When it became clear a full Medicaid expansion would fail, Seed said advocates worked with lawmakers to carve out smaller-scale coverage to help the chronically homeless and those needing of mental health or substance abuse treatment.

“All of it was very hard and there was some concern that we were selling out for going with what we could get with the microexpansion,” Seed said. “The feeling among those at Crossroads and others was that it’s better to have something than nothing and at least we could help some people out of this.”

But the amendments have all but killed those plans, advocates say. Rob Westman, executive director of Utah’s chapter of the National Alliance on Mental Illness, said the new rules unfairly target people with chronic mental health problems. The amendments, he said, sacrifice a long-term strategy for providing treatment in favor of saving money short term.

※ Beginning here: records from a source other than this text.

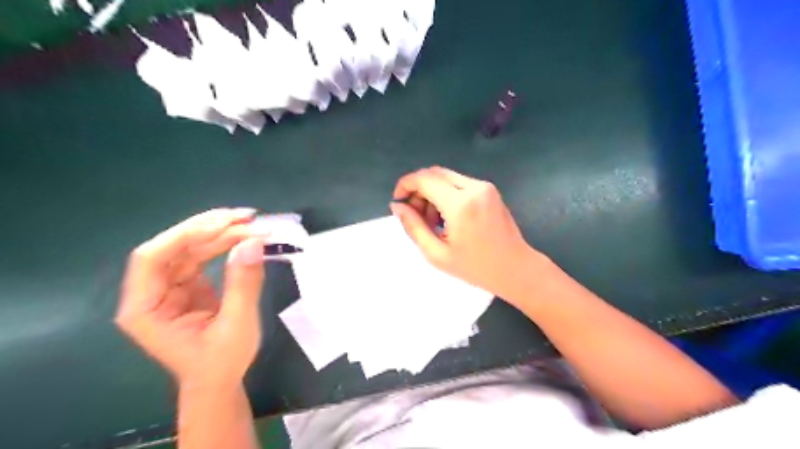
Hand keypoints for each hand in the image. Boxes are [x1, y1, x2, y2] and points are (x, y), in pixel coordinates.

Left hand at [116, 209, 266, 386]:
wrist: (220, 381)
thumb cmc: (222, 362)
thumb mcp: (237, 325)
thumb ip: (243, 283)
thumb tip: (253, 242)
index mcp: (145, 309)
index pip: (152, 258)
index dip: (184, 236)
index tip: (225, 226)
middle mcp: (151, 291)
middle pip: (173, 246)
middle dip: (210, 228)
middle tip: (247, 216)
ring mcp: (169, 286)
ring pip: (189, 246)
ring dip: (220, 231)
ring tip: (251, 220)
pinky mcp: (188, 284)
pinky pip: (202, 254)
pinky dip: (224, 242)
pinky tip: (243, 234)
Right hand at [391, 167, 539, 299]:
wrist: (516, 269)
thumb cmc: (476, 268)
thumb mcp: (437, 253)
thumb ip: (413, 227)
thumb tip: (397, 206)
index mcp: (461, 204)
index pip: (424, 179)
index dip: (405, 185)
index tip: (398, 201)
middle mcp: (474, 187)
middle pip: (434, 173)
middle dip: (418, 189)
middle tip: (415, 215)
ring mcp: (484, 186)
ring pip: (446, 177)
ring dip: (432, 192)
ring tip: (432, 221)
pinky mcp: (489, 190)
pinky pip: (459, 183)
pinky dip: (446, 194)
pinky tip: (447, 217)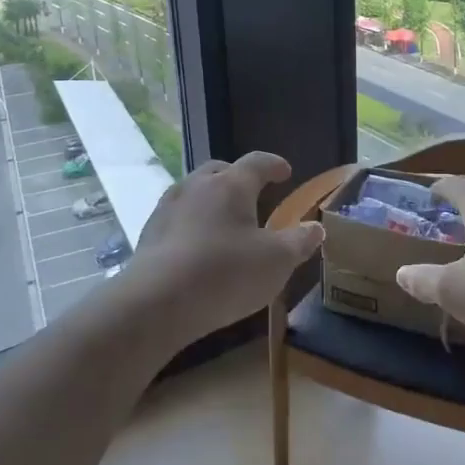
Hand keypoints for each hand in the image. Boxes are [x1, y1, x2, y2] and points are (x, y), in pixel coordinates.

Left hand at [119, 153, 323, 341]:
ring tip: (224, 219)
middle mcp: (196, 186)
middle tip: (253, 192)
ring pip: (195, 192)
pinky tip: (198, 245)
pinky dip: (192, 222)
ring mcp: (168, 207)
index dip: (273, 165)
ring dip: (212, 199)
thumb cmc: (226, 274)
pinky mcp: (149, 233)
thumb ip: (299, 242)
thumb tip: (316, 227)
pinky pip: (177, 217)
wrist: (157, 301)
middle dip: (238, 178)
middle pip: (220, 171)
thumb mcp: (277, 262)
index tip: (285, 171)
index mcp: (231, 185)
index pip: (257, 162)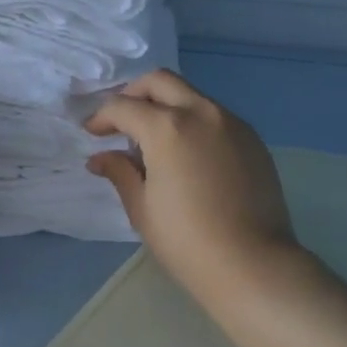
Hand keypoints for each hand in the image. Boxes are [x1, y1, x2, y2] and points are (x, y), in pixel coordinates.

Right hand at [85, 69, 298, 304]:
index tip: (92, 133)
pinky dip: (193, 121)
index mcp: (167, 127)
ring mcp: (231, 122)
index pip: (124, 107)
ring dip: (166, 105)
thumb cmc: (188, 241)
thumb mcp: (143, 209)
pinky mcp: (252, 138)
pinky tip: (188, 153)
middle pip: (160, 81)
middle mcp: (201, 112)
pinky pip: (215, 115)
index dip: (102, 117)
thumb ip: (121, 173)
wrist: (254, 265)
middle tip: (121, 121)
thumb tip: (100, 158)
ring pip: (190, 94)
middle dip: (134, 94)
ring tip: (154, 139)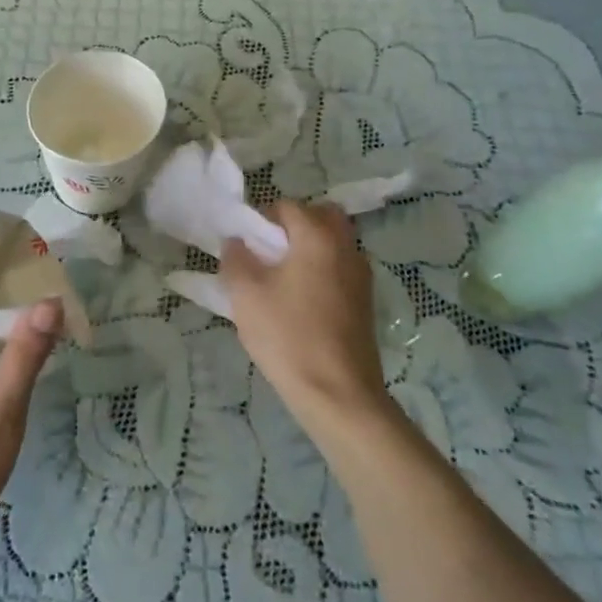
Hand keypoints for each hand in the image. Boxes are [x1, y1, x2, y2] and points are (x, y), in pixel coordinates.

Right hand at [221, 201, 383, 424]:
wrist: (338, 394)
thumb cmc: (288, 336)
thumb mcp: (246, 295)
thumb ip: (236, 258)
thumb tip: (236, 241)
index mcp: (318, 236)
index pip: (287, 206)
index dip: (261, 219)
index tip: (245, 244)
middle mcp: (346, 247)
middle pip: (321, 216)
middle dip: (294, 225)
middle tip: (269, 251)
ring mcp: (361, 275)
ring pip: (335, 242)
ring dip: (310, 247)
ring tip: (281, 278)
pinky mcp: (366, 301)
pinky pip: (341, 268)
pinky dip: (322, 270)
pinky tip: (301, 301)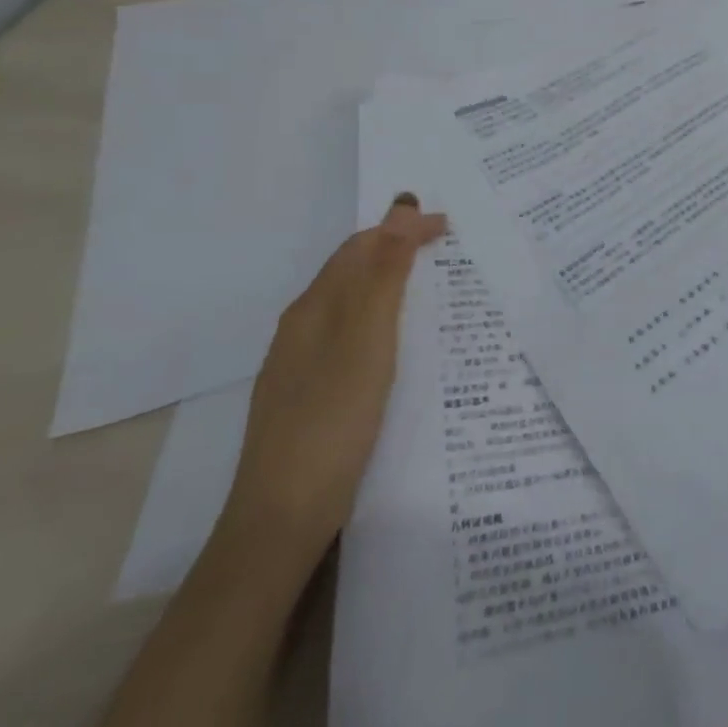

“Everyone wants to say, ‘Look how much I saved,’ knowing that they might not be around as long as the people who will experience the long-term cost of their decisions,” Westman said.

But Dunnigan believes many of the options are workable and “just common sense.” He highlighted the rise in copayments for nonemergency visits to the emergency rooms, calling it “wise to help people understand there is a consequence” for using that service when they could visit a primary care doctor or an urgent care clinic.

Work requirements and coverage limits, he said, are “reasonable safeguards” and give the state more say in how it distributes new services. He urged the Trump administration to approve them.

“We’ve done our part,” Dunnigan added. “Now, the feds need to do their part.”